* **Exercices**
1 – Répondez à ces questions d'après le texte sur le collectif Sitala, une réponse par ligne :
(a) Quel soir les collégiens ont-ils fait la restitution de leur travail ?
(b) Dans quel quartier de Rennes cette restitution a-t-elle eu lieu ?
(c) Que veut dire « Sitala » en bambara ?
2 – Recopiez à l'identique le passage du texte sur le collectif Sitala qui commence par les mots « Le soir du 28 » et se termine par « ras-le-bol du racisme. ».
3 – Les affirmations suivantes sont-elles conformes au texte sur le collectif Sitala ? Répondez par oui ou par non et citez les mots du texte qui le prouvent.
(a) Le collectif Sitala est présent au Burkina Faso et en France.
(b) Harouna est le danseur du groupe.
(c) Les collégiens ont travaillé pendant un mois avec le collectif.

* **Texte à lire**
Le soir du 28 juin, dans le quartier multiculturel du Blosne, à Rennes, des collégiens ont fait la restitution de leur semaine de travail avec le collectif d’artistes Sitala, présent au Burkina Faso et en France. Un moment de fête et de mélange, durant lequel les jeunes ont pu exprimer leur ras-le-bol du racisme.
Un couple de parents, blancs et un peu chics, imitent avec soin les gestes du danseur burkinabé. Dans leurs pattes, des bambins de toutes couleurs s’appliquent eux aussi à suivre la chorégraphie. Des ados ont oublié d’être blasés et sautillent pleins d’enthousiasme. Des profs se trémoussent au rythme des percussions. Une maman vêtue d’une robe et de son voile assorti, d’un vert aussi vif que les feuillages après la pluie, chaloupe gracieusement. La petite foule d’enfants, de parents, d’enseignants et d’habitants qui passaient là par hasard, a repris en chœur derrière le chanteur : « Que tu sois marocain, sitala. Que tu sois italien, sitala. Que tu sois africain, sitala. Que tu sois européen, sitala. Que tu sois chinois, sitala »… etc. « Sitala, c’est « Nous sommes un » en bambara, explique Harouna, le chanteur du groupe. Nous sommes un, quelle que soit la couleur. Je suis vraiment ému, même les parents ont compris le message. C’est comme ça que le monde doit exister. »

* **Données fournies**

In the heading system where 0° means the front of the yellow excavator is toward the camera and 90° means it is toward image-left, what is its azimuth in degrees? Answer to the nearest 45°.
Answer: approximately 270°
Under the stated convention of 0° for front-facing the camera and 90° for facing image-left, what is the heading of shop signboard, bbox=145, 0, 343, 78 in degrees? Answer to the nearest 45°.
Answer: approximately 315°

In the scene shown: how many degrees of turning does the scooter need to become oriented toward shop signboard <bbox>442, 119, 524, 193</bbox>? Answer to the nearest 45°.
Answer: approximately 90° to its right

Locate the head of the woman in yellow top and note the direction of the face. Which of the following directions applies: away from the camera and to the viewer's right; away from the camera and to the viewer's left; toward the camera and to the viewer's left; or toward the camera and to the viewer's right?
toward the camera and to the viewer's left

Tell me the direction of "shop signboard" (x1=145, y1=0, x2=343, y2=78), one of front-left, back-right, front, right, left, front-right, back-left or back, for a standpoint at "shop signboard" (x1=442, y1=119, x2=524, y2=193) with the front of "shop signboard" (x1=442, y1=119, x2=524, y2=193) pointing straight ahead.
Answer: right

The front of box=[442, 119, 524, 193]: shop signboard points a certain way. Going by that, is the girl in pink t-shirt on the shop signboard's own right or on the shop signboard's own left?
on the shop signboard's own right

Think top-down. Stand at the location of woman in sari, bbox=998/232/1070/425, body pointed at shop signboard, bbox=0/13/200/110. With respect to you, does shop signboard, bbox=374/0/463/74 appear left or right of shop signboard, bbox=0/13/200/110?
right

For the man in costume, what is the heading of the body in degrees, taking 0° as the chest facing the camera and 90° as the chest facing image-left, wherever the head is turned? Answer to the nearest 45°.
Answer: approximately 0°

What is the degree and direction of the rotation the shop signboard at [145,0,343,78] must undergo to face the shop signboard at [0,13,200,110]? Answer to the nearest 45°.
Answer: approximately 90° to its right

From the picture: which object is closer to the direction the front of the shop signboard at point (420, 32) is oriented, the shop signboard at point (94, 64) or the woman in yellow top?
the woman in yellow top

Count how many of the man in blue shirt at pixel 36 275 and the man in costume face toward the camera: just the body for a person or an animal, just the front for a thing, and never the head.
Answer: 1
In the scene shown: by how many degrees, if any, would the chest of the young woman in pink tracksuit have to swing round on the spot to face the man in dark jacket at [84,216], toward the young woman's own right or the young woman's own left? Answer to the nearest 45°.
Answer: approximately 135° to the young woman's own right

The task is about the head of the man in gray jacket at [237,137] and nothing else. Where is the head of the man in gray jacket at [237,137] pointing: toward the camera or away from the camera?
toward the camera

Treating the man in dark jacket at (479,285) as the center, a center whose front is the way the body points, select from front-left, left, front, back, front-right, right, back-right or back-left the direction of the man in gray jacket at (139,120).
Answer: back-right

* **Réponses par exercice**
1 –
(a) Le soir du 28 juin.
(b) Dans le quartier du Blosne.
(c) « Nous sommes un ».

2 –
Le soir du 28 juin, dans le quartier multiculturel du Blosne, à Rennes, des collégiens ont fait la restitution de leur semaine de travail avec le collectif d’artistes Sitala, présent au Burkina Faso et en France. Un moment de fête et de mélange, durant lequel les jeunes ont pu exprimer leur ras-le-bol du racisme.

3 –
(a) Oui : « présent au Burkina Faso et en France ».
(b) Non : « Harouna, le chanteur du groupe ».
(c) Non : « leur semaine de travail ».